A practising Christian married to his high-school sweetheart, Julie, and father to children Ben and Audrey, Stanton was born in Rockport, Massachusetts. His father founded a company that worked on radars for the US Department of Defense; his mother was an actress.

Graduating from the California Institute Of Arts with a degree in Character Animation, one of Stanton’s early jobs was animating sperm for a sex-ed film. Aged 24, he joined Pixar as second animator to John Lasseter, who directed/co-wrote Toy Story. Stanton is now one of a group of Pixar leaders – including Lasseter, Pete Docter, and Asian-Canadian animator, Domee Shi – known as the Braintrust, reported to check over every new Pixar project.
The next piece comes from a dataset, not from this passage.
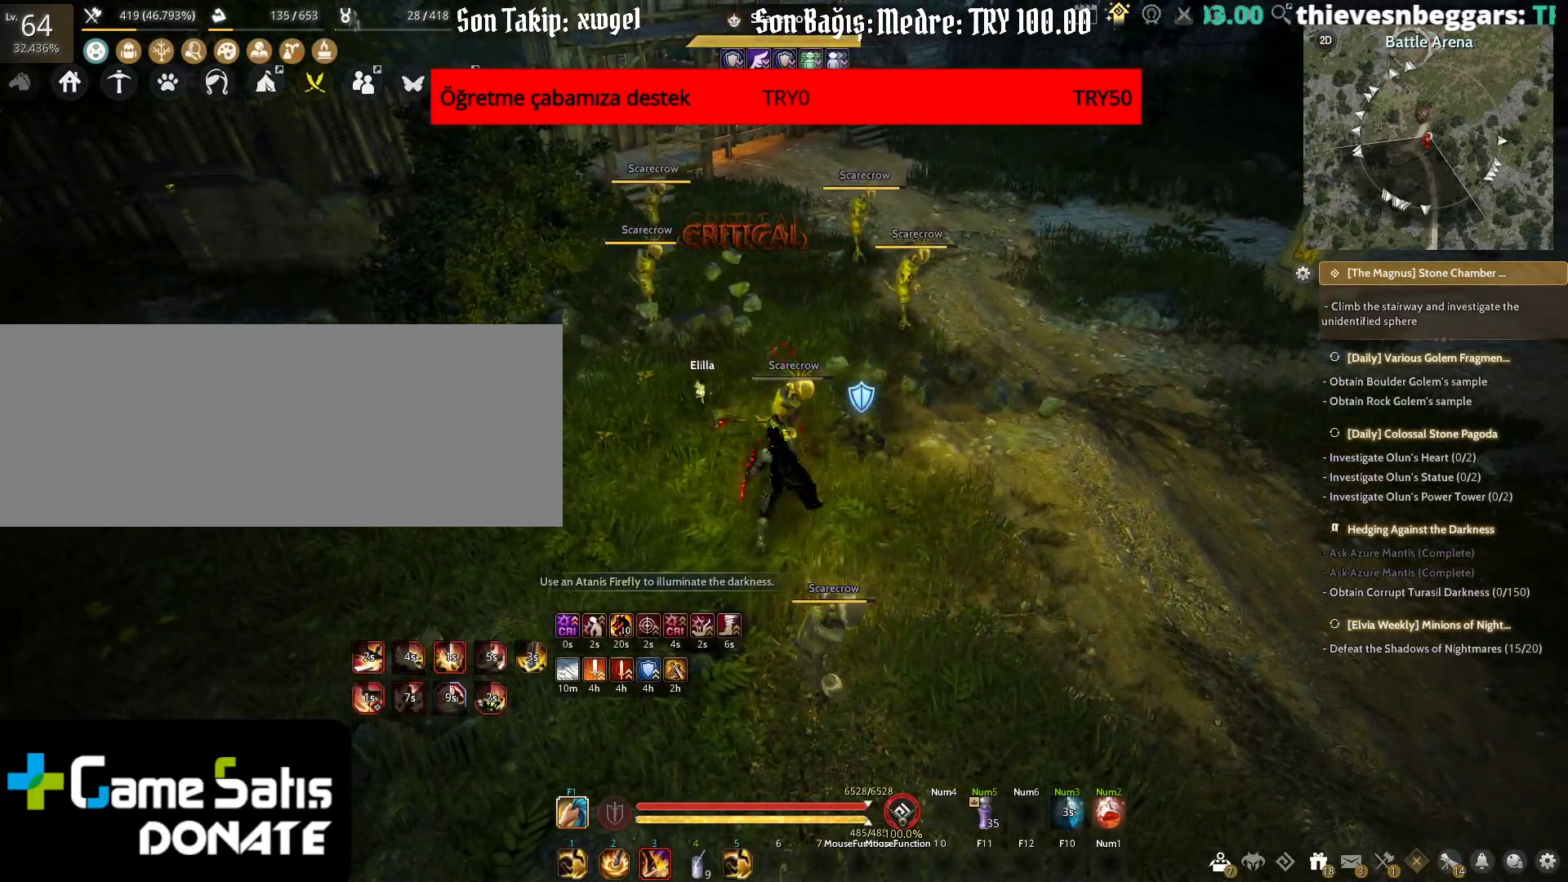
{"keys": [], "mouse": ["left", "right"], "events": []}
Cook says: “Senior figures will comment on scripts, storyboards… So while each director has particular angles, ultimately that Braintrust in the studio structure creates a studio tone and approach to all Pixar films.”

In terms of future projects, Stanton has been announced to write-direct Chairman Spaceman, based on the New Yorker magazine story by Thomas Pierce. It feels absurd to cast this multifaceted utility knife of a film-creative as creatively frustrated: Finding Nemo (2003) and Wall-E (2008), both of which he directed and co-wrote, won Oscars for Best Animated Feature.
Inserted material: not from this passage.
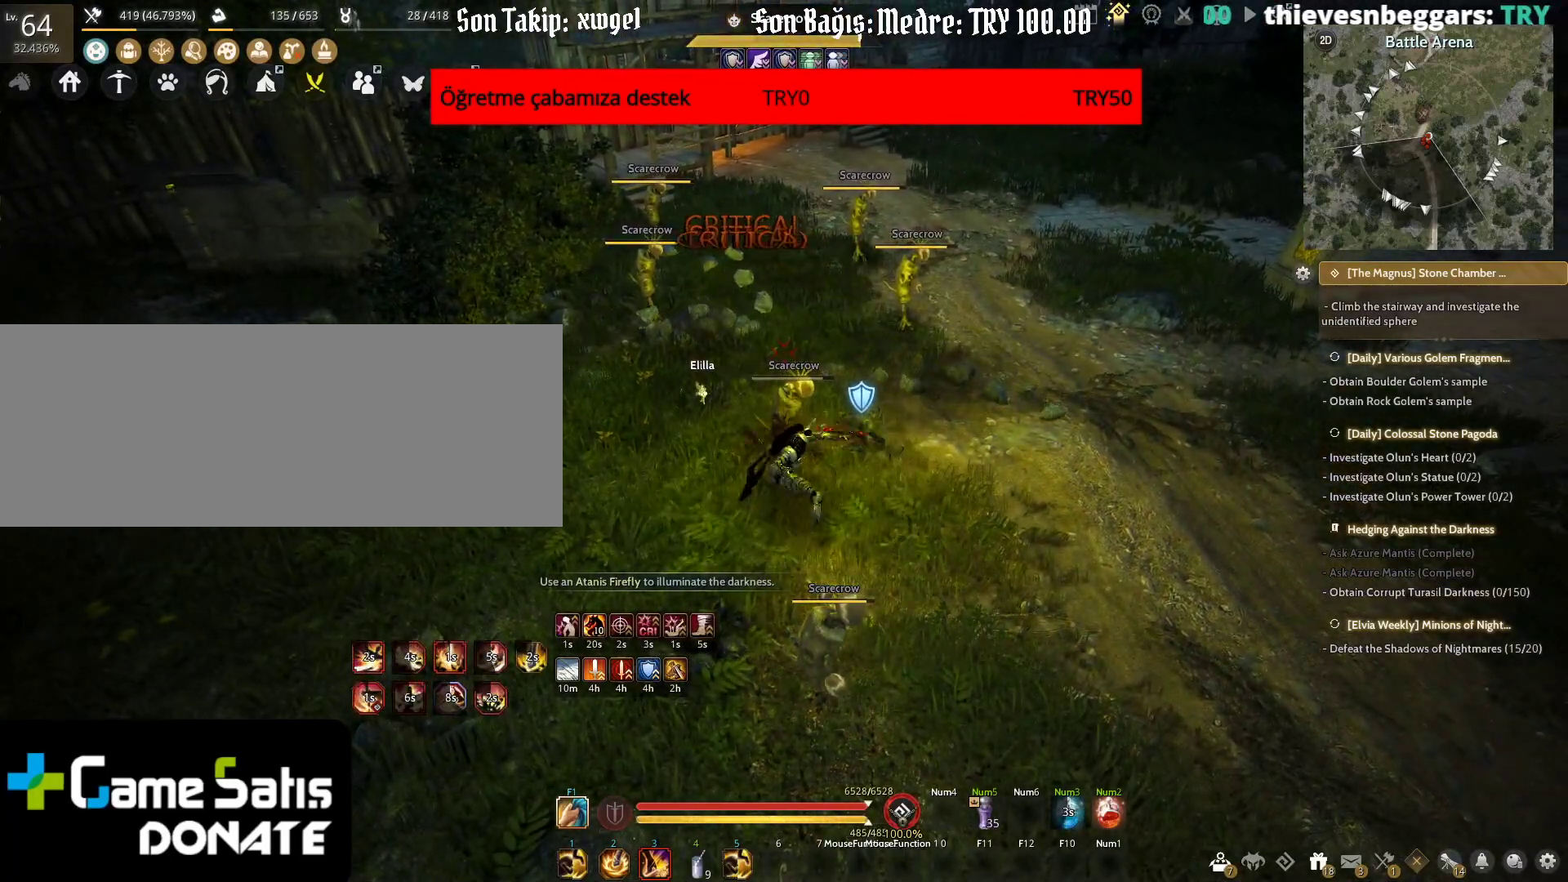
{"keys": [], "mouse": ["left", "right"], "events": []}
John Carter bombed at the box office, deeply wounding Stanton who was diagnosed with ADHD during writing the script

John Carter bombed at the box office, deeply wounding Stanton who was diagnosed with ADHD during writing the script

Still, a sci-fi buff, influenced by Star Wars and Blade Runner, he’s made forays into live action. The highest-profile was John Carter (2012), which bombed at the box office, deeply wounding Stanton, who was diagnosed with ADHD during writing the script. He spoke later to the Los Angeles Times of feeling around him “this weird air… of schadenfreude”.

Purely in Toy Story terms, Stanton’s creative journey scans from crying dads to toxic tech, though, for all the timely AI/online themes swirling through the latest instalment, reflecting both inhouse Hollywood anxiety and that of wider society, Ross feels the film remains characteristically nostalgic, innocent and subtle. “I wouldn’t recommend that the cabinet go to look at it to solve the social media problem… I would recommend they go to see it, so they can cheer the fuck up.”

Cook views Stanton as “returning to homebase” where his singular talents are appreciated… to infinity and beyond? “Toy Story 5 would be expected to make a billion dollars at the box office… They don’t want to take risks with that.”